** INPUT DATA follows **

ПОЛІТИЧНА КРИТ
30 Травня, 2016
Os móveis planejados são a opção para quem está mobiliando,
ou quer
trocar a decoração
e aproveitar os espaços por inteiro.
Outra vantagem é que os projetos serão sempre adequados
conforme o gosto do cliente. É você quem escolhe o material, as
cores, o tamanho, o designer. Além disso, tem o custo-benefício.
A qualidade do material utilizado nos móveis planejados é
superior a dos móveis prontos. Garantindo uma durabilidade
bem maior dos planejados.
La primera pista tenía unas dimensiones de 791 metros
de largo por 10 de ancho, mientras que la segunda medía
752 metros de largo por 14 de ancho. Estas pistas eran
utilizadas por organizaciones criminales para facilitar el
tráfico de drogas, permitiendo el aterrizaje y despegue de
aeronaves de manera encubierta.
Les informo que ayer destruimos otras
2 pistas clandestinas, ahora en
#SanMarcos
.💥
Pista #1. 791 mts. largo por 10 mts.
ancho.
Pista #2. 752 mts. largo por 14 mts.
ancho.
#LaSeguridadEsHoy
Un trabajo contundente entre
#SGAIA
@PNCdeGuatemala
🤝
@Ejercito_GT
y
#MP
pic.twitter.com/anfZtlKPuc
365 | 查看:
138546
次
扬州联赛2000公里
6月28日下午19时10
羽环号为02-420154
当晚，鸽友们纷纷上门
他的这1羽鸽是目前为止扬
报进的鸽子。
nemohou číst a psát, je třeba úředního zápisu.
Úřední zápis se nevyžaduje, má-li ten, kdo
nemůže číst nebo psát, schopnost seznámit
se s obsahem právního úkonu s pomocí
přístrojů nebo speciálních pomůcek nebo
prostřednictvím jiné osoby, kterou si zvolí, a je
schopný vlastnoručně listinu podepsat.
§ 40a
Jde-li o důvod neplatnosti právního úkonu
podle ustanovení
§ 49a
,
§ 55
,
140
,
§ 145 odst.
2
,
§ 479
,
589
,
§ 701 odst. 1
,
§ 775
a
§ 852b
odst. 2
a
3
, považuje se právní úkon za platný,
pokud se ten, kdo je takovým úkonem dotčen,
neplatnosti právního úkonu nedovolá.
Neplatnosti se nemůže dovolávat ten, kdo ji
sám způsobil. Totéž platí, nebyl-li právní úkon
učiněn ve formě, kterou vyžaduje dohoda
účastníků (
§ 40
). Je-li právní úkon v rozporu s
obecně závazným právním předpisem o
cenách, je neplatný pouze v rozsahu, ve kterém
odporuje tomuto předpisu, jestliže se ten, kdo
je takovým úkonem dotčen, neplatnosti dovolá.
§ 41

** End of INPUT DATA **

* [PROBLEM TO WORK ON]: Give back the data above exactly, so that every line matches.

* [EXERCISE RESULT]:
ПОЛІТИЧНА КРИТ
30 Травня, 2016
Os móveis planejados são a opção para quem está mobiliando,
ou quer
trocar a decoração
e aproveitar os espaços por inteiro.
Outra vantagem é que os projetos serão sempre adequados
conforme o gosto do cliente. É você quem escolhe o material, as
cores, o tamanho, o designer. Além disso, tem o custo-benefício.
A qualidade do material utilizado nos móveis planejados é
superior a dos móveis prontos. Garantindo uma durabilidade
bem maior dos planejados.
La primera pista tenía unas dimensiones de 791 metros
de largo por 10 de ancho, mientras que la segunda medía
752 metros de largo por 14 de ancho. Estas pistas eran
utilizadas por organizaciones criminales para facilitar el
tráfico de drogas, permitiendo el aterrizaje y despegue de
aeronaves de manera encubierta.
Les informo que ayer destruimos otras
2 pistas clandestinas, ahora en
#SanMarcos
.💥
Pista #1. 791 mts. largo por 10 mts.
ancho.
Pista #2. 752 mts. largo por 14 mts.
ancho.
#LaSeguridadEsHoy
Un trabajo contundente entre
#SGAIA
@PNCdeGuatemala
🤝
@Ejercito_GT
y
#MP
pic.twitter.com/anfZtlKPuc
365 | 查看:
138546
次
扬州联赛2000公里
6月28日下午19时10
羽环号为02-420154
当晚，鸽友们纷纷上门
他的这1羽鸽是目前为止扬
报进的鸽子。
nemohou číst a psát, je třeba úředního zápisu.
Úřední zápis se nevyžaduje, má-li ten, kdo
nemůže číst nebo psát, schopnost seznámit
se s obsahem právního úkonu s pomocí
přístrojů nebo speciálních pomůcek nebo
prostřednictvím jiné osoby, kterou si zvolí, a je
schopný vlastnoručně listinu podepsat.
§ 40a
Jde-li o důvod neplatnosti právního úkonu
podle ustanovení
§ 49a
,
§ 55
,
140
,
§ 145 odst.
2
,
§ 479
,
589
,
§ 701 odst. 1
,
§ 775
a
§ 852b
odst. 2
a
3
, považuje se právní úkon za platný,
pokud se ten, kdo je takovým úkonem dotčen,
neplatnosti právního úkonu nedovolá.
Neplatnosti se nemůže dovolávat ten, kdo ji
sám způsobil. Totéž platí, nebyl-li právní úkon
učiněn ve formě, kterou vyžaduje dohoda
účastníků (
§ 40
). Je-li právní úkon v rozporu s
obecně závazným právním předpisem o
cenách, je neplatný pouze v rozsahu, ve kterém
odporuje tomuto předpisu, jestliže se ten, kdo
je takovým úkonem dotčen, neplatnosti dovolá.
§ 41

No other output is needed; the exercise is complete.